> **ИСХОДНЫЙ ТЕКСТ**:
Приезд в обитель архиерея, а соответственно и мой, состоялся в Михайлов день, 21 ноября по новому стилю. Сопряженная с праздником суета передавалась всем. Да и у батюшки чад прибавилось. И вот, улучив момент на запричастном, в алтаре Михайловского собора я обратился к нему с этим вопросом. Сказал, что решение созрело, и, хотя необходимо закончить светское образование, я просил бы благословить мне принять рясофор.

Отец Иоанн очень внимательно меня выслушал, сказал о том, что не может сразу ответить на мой вопрос и даст ответ несколько позднее.

– Нужно помолиться, – добавил Старец.

Только позднее я понял, кого в большей степени касались эти слова. Времени для разговора больше не было. Ответ был кратким и, как мне показалось, достаточно холодным. В сердце тут же поселилась неуверенность: «А может, и не стоило спрашивать? А может, и не нужно было подходить?» Бесовский дух сомнения сразу же овладевает человеком, стоит только ему позволить себе хоть на мгновение заменить веру рациональным подходом к вопросам жизни духовной. Я не был здесь исключением. Что творилось в моем сердце – знает только Господь. Казалось, что все рушится в моей жизни, что все, к чему стремлюсь, неверно, и как дальше жить мне, неизвестно – впереди пустота. А батюшка как бы и не замечал моего состояния. Он уделял время приехавшим издалека чадам, беседовал со священниками, с владыкой, раздавал из своего «поминального мешочка» маленькие просфорочки в благословение, одаривал всех любовью…

До братской трапезы времени оставалось мало, а после нее мы должны были уезжать, и вернуться к разговору с отцом Иоанном уже не было возможности. И вот тогда ко мне вернулась вера, и я возопил к Небу:

– Матерь Божия! Я ведь в Твоей обители, в Твоем уделе и прошу Тебя через старца благословения не для красования в одеждах, а для спасения. Мне не понести будет тягот мирской жизни, а в монашеской Ты будешь мне опорой. Тебе доверяюсь – помоги!

Внутри все мгновенно успокоилось – краткая, но исходящая из глубин сердечных молитва явила свое чудесное действие. Внутри воцарился мир и уверенность. Абсолютная уверенность в том, что Матерь Божия не оставит Своим предстательством, привела меня в должное расположение духа.

Погода была осенняя, хмурая. Монастырские деревья потеряли свой летний наряд и стояли понурыми и обреченными. Только зеленые ели на монастырских клумбах, не унывая, напоминали о вечном и от порывов осеннего ветра небрежно стряхивали капли дождя с ветвей, окропляя все вокруг. Праздничный колокольный звон входил в диссонанс с погодой. Братия шла на трапезу стройными рядами, начав в храме совершение Чина о Панагии. Они спускались по лестнице, по дорожкам, вымощенным булыжником и присыпанным сверху песком, влажным от дождя. Звук ударяющих о брусчатку сапог как бы подчеркивал то, что идет воинство. Длинные черные рясы и мантии касались сырого песка и оставляли его на себе.

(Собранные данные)

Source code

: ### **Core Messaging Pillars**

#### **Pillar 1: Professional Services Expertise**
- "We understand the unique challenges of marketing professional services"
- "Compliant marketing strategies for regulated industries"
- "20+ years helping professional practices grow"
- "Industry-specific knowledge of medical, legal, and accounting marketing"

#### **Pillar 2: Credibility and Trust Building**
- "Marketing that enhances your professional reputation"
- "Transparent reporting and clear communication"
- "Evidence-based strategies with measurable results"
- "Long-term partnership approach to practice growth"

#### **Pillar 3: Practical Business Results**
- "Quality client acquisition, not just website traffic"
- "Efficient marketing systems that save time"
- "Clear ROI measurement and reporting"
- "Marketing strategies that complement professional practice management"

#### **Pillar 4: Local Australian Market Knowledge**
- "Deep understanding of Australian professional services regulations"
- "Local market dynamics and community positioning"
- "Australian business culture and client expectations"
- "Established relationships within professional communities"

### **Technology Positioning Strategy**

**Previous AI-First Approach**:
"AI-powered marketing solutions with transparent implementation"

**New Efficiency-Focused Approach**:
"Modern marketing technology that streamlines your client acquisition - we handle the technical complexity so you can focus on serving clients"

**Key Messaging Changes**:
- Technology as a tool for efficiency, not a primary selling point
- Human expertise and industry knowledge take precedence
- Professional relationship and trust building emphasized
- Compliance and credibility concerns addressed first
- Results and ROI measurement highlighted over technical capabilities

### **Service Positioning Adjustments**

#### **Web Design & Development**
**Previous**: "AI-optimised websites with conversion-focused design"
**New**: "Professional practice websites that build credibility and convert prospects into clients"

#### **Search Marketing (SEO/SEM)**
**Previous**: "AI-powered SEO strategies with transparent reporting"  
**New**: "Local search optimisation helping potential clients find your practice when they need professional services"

> **ЗАДАНИЕ**:
Ответьте по тексту на вопросы:
1. В какой день состоялся приезд в обитель?
2. Что, по словам Старца, нужно было сделать, прежде чем он даст ответ?
3. Чем были присыпаны дорожки, по которым спускалась братия?

> **ПИСЬМЕННОЕ РЕШЕНИЕ**:
1. В Михайлов день, 21 ноября по новому стилю.
2. Нужно было помолиться.
3. Песком, влажным от дождя.